New Delhi: Former Union Minister Arif Mohammad Khan on Tuesday said triple talaq is "anti-Constitution, anti-Quran and anti-humane" and that Uniform Civil Code is a "constitutional obligation of the government" which should come up with a draft soon.

"Triple Talaq to my mind is anti-constitution so far it denies the rights of equality, it is anti-Quran because Quran describes the elaborate procedure which it lays down.

"It is anti-humane because a young Muslim girl grows up with the consciousness that after marriage her husband if he wishes so, can turn her out of the marital home on any day of his choice. That to me is anti-humane, oppressive and an ignominy," he said during a public lecture on 'Triple Talaq and Uniform Civil Code' at the Nehru Memorial Museum and Library.
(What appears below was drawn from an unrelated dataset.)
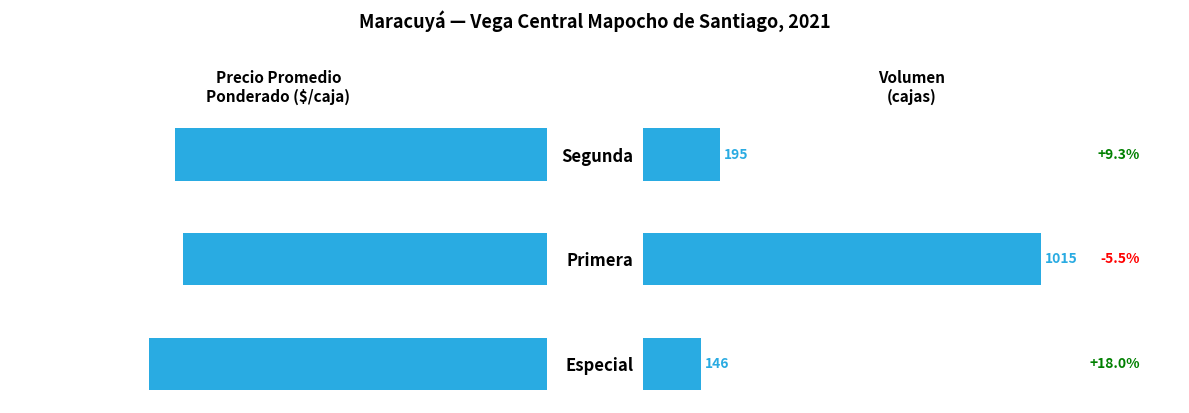

Read the Precio promedio ponderado value at Primera, to the nearest 50.

31600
He also gave an example of Quran which never talks about triple talaq and gives an elaborate procedure of divorce, which comes only after following certain steps which include - counselling, sleeping separately, citing examples of previous examples of divorce and arbitration by a family member.

"According to Quran the pronouncement of divorce comes under extreme circumstances and it does happen again and again. Even before pronouncement, four steps have to be followed. Even after the pronouncement, they have to wait for three months to review and revoke their decision," said Khan, who had resigned from his ministerial position protesting against Rajiv Gandhi Congress government's stand on Shah Bano case in 1986. He had defended the Supreme Court judgement on Shah Bano case in Parliament and opposed the triple talaq.

On the question of uniform civil code, Khan said it is a provision which is the constitutional obligation of the government but asked: "what are the steps have we taken to educate people".

He cited the example of Jammu and Kashmir where there is no Muslim Personnel Law Board and in Goa where there is a Uniform Civil Code. "Goanese Muslims don't become less Muslim because there is no Muslim Personnel Law Board," he said.

He also said he can comment about Uniform Civil Code only after the government comes up with a draft.